ABOUT THIS TASK:
In the records below, find every line that contains "freight" and list it.

Saved entries:

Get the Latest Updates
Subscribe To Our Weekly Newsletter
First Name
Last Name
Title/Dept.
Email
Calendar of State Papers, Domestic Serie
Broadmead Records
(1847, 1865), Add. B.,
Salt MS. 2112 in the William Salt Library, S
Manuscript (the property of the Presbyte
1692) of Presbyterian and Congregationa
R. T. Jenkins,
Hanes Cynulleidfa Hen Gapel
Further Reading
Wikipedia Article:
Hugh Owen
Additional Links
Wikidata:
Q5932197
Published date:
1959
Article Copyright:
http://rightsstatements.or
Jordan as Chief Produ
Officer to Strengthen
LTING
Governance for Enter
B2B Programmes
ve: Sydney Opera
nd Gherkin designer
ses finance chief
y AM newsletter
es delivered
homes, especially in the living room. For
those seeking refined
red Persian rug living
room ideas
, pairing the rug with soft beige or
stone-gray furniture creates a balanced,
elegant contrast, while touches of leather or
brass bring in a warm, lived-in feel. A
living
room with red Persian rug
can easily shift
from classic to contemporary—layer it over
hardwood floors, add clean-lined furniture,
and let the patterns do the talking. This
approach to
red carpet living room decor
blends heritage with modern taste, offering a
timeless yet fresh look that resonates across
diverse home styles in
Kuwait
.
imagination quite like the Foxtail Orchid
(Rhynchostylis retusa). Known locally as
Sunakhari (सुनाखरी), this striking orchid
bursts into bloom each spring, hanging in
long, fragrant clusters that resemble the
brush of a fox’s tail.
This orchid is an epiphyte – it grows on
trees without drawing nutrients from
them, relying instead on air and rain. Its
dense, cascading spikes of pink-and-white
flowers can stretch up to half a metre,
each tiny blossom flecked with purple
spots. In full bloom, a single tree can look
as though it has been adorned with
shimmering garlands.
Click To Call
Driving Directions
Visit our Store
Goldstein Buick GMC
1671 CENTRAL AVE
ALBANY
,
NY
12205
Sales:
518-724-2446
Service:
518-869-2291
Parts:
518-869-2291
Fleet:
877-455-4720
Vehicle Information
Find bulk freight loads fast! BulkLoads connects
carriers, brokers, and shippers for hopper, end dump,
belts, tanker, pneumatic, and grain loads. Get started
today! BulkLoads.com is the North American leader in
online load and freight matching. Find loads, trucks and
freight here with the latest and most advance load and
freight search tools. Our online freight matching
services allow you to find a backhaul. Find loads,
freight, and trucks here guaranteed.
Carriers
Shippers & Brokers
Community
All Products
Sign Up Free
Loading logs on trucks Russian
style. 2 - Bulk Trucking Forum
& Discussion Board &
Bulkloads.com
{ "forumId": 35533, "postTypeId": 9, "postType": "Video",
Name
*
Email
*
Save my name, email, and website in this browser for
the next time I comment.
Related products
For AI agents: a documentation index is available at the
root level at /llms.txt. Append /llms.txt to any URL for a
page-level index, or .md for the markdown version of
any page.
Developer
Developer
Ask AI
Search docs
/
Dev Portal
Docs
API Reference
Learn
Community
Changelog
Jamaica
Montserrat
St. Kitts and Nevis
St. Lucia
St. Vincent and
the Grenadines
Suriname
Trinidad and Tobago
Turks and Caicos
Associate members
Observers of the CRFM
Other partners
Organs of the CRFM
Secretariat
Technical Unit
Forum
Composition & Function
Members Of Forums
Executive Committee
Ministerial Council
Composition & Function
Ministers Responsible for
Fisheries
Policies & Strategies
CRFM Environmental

WRITTEN RESPONSE:
Find bulk freight loads fast! BulkLoads connects
online load and freight matching. Find loads, trucks and
freight here with the latest and most advance load and
freight search tools. Our online freight matching
freight, and trucks here guaranteed.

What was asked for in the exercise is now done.